SQL Server Linked Server performance: Why are remote queries so expensive?
The plan you have at the moment looks like the most optimal plan to me.
I don't agree with the assertion in the other answers that it is sending the 2.6M rows to the remote server.
The plan looks to me as though for each of the 54 rows returned from the remote query it is performing an index seek into your local table to determine whether it is matched or not. This is pretty much the optimal plan.
Replacing with a hash join or merge join would be counterproductive given the size of table and adding an intermediate #temp
table just adds an additional step that doesn't seem to give you any advantage.
Connecting to a remote resource is expensive.
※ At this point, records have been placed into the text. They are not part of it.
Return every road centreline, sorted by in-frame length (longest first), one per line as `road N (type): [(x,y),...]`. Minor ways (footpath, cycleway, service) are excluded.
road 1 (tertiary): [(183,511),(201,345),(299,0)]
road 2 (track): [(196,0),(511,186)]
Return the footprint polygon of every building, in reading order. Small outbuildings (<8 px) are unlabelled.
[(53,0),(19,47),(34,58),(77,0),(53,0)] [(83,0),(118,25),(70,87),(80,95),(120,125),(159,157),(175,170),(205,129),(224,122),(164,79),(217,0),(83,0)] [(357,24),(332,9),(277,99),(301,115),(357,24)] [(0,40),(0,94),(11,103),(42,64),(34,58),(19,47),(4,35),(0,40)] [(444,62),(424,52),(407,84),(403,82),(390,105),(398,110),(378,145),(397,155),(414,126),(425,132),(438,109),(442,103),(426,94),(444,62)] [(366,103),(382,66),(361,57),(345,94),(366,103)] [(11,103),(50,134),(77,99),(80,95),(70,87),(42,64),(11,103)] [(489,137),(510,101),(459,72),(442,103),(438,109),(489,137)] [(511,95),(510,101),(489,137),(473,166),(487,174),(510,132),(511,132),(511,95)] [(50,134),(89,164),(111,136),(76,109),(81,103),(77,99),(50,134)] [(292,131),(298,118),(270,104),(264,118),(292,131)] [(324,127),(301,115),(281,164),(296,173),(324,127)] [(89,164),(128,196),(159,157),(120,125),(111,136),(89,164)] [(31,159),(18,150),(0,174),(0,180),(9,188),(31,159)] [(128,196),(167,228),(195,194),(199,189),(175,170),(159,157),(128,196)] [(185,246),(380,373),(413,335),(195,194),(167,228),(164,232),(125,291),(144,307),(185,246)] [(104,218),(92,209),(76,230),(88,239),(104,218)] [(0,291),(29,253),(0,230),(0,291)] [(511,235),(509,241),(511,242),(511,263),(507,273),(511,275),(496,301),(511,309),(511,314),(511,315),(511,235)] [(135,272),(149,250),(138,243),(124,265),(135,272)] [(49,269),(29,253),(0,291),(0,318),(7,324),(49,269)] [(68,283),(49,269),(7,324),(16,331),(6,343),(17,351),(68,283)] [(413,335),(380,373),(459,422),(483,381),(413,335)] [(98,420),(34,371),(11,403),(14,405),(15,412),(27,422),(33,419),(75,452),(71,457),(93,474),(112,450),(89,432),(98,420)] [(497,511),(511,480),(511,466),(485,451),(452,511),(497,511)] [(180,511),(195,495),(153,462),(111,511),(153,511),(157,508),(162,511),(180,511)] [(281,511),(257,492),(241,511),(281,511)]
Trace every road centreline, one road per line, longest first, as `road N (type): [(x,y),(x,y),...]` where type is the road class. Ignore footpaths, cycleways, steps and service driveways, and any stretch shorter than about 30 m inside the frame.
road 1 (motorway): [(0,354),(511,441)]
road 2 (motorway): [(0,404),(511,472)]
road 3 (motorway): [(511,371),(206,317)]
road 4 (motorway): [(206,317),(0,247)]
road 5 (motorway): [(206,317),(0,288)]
Period.
One of the most expensive operations in any programming environment is network IO (though disk IO tends to dwarf it).
This extends to remote linked servers. The server calling the remote linked server needs to first establish a connection, then a query needs to be executed on the remote server, results returned and the connection closed. This all takes time over the network.
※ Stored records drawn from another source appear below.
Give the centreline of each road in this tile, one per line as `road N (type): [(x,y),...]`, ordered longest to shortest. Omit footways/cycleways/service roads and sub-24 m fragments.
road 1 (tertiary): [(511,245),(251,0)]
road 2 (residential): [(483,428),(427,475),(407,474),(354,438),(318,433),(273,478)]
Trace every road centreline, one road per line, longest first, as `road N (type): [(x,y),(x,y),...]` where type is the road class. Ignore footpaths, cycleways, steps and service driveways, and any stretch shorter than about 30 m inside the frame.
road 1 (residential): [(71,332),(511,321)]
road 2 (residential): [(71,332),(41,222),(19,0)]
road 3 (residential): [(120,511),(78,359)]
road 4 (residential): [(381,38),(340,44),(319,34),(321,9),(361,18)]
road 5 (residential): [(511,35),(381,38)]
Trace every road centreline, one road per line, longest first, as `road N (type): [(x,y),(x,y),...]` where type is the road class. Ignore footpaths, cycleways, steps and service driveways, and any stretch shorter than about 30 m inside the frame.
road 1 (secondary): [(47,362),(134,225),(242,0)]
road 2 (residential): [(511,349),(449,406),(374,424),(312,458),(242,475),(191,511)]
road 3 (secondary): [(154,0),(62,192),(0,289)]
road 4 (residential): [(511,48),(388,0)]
You should also structure your query in such a way that you transfer the minimum data across the wire. Don't expect the DB to optimize for you.
If I were to write this query, I would select the remote data into a table variable (or into a temp table) and then use this in conjunction with the local table. This ensures that only data that needs to be transferred will.
The query you are running can easily be sending 2.6M rows to the remote server in order to process the EXCEPT
clause.